Start of Excerpt provided

The End of the Beginning

The End of the Beginning

We must not think recent news out of Saint Louis is cause to slacken or pause. News from Saint Louis should stir us to remain vigilant against any who would erode the freedom of the gospel: freedom from the penalty of sin, freedom from the power of sin, and one day freedom from the presence of sin.

The PCA has been at a crossroads for some time as we debate what sort of denomination the PCA will be.

Will the Presbyterian Church in America be a denomination that is “Faithful to the Scriptures, True to the Reformed Faith, and Obedient to the Great Commission,” where officers and church courts uphold the Constitutional Standards of the PCA with integrity and sincerity? Or will the PCA be a denomination characterized by latitude and leniency with regard to the Standards?

Up until recently, the General Assembly of the PCA tended to issue actions and deliverances that favored that latter course: one of latitude and leniency. As I’ve written elsewhere, the presbycrats were largely allowed to run things.

But lately, attendance at the General Assembly has seen marked increase, especially since 2018 when it was so difficult for the General Assembly to grant constitutional authority to the chapter on marriage in the Book of Church Order. And a year later attendance skyrocketed after many in the PCA were scandalized by a speech in which TE Greg Johnson, PhD reflected on his unnatural lust on the floor of the Assembly.

End of Excerpt provided
Start of Supplied material

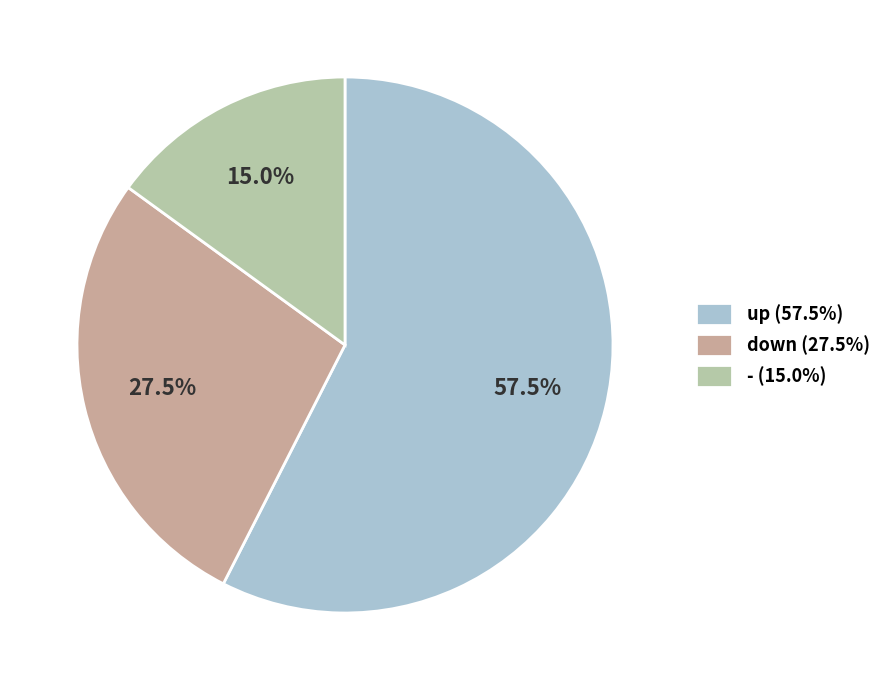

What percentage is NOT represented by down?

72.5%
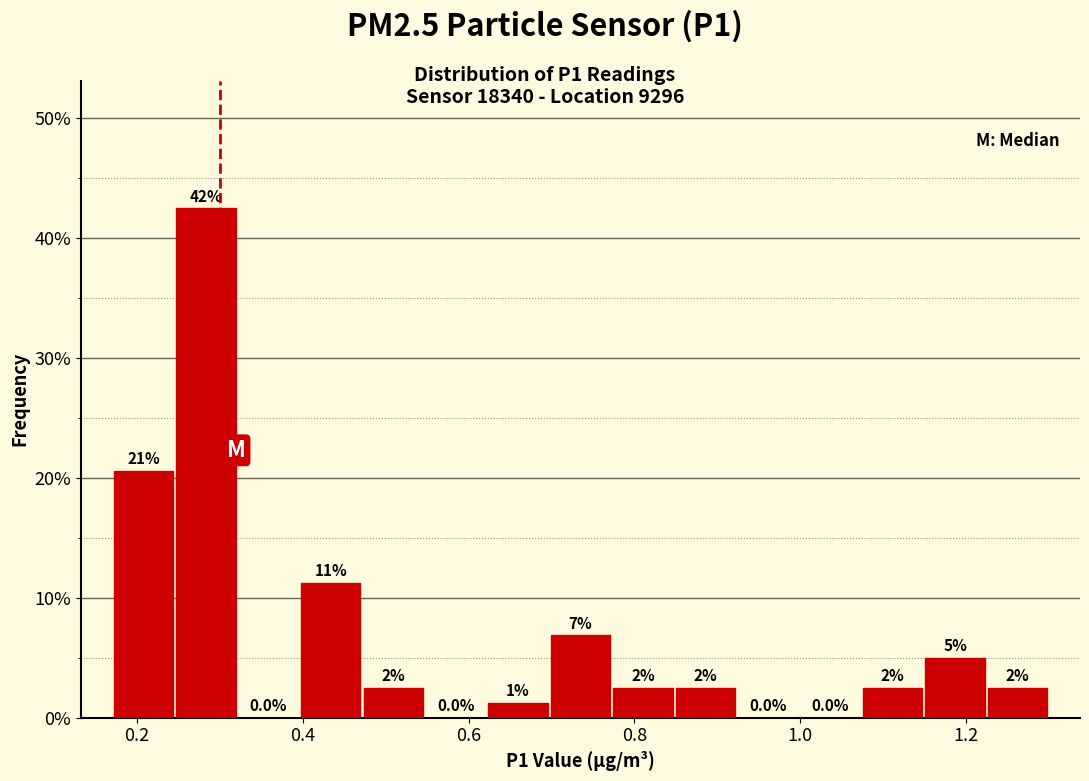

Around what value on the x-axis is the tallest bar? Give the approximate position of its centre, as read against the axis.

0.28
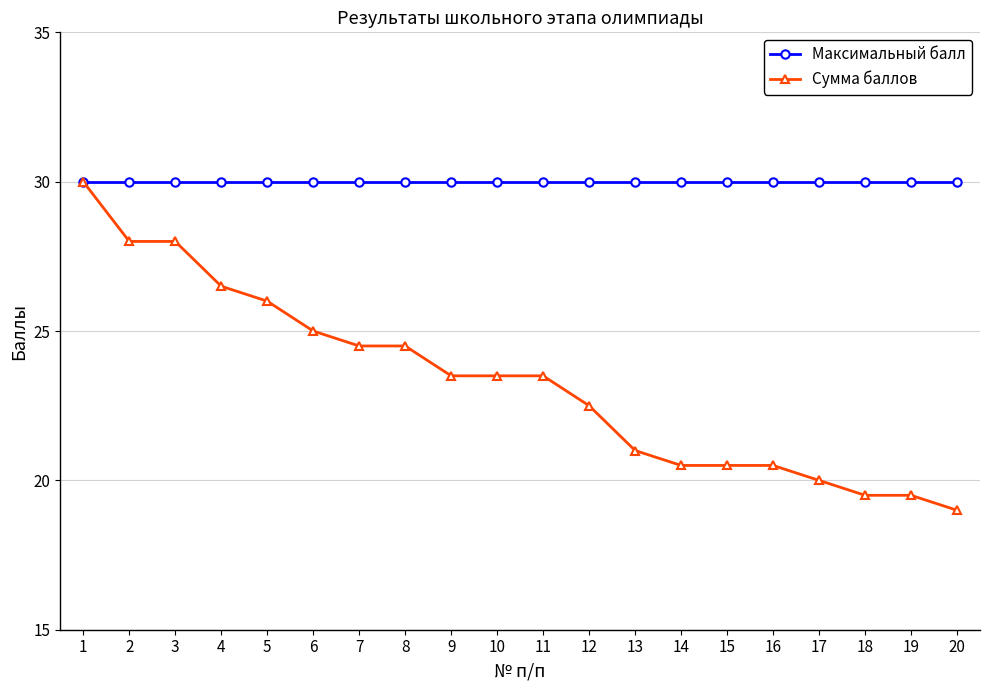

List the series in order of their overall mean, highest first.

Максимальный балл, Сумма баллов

End of Supplied material

**What to work on:**
1. Repeat the chart records word for word, omitting the pictures.
2. Carry on the piece about the PCA and its General Assembly, picking up right after its last sentence.
The text and the records are unrelated to each other.

**Answer set:**
1.
What percentage is NOT represented by down?

72.5%

Around what value on the x-axis is the tallest bar? Give the approximate position of its centre, as read against the axis.

0.28

List the series in order of their overall mean, highest first.

Максимальный балл, Сумма баллов

2.
I. Hoping for Repentance

Many throughout the PCA were shocked that a minister of the gospel would attempt to wax eloquent about his vile affections in hopes of swinging a vote against an overture. Further grief flowed seemingly every time that minister spoke publicly. During one now infamous podcast, he even seemed to go so far as to assert that unnatural affections are not within the scope of repentance:

What I hear is that you are judging brothers for not repenting of something that cannot be repented of.

From many corners of the PCA, individual elders and church courts wrote both to TE Johnson and to his presbytery urging him to repent of his views, actions, and statements. The Standing Judicial Commission (SJC) even took the unprecedented step of re-opening a case before it to provide additional opportunity for clarification and corrections by TE Johnson on what he meant.

Despite the clarifications when the SJC re-opened the case, members of the Standing Judicial Commission nonetheless issued a blistering concurring opinion expressing concern regarding his “lack of clarity” and “tone-deafness” on matters of homosexual lust and other issues.

Further corrections and clarifications followed. But in addition to corrections and clarifications, TE Johnson engaged in additional speaking and writing on the subject of vile affections, which further troubled the Church.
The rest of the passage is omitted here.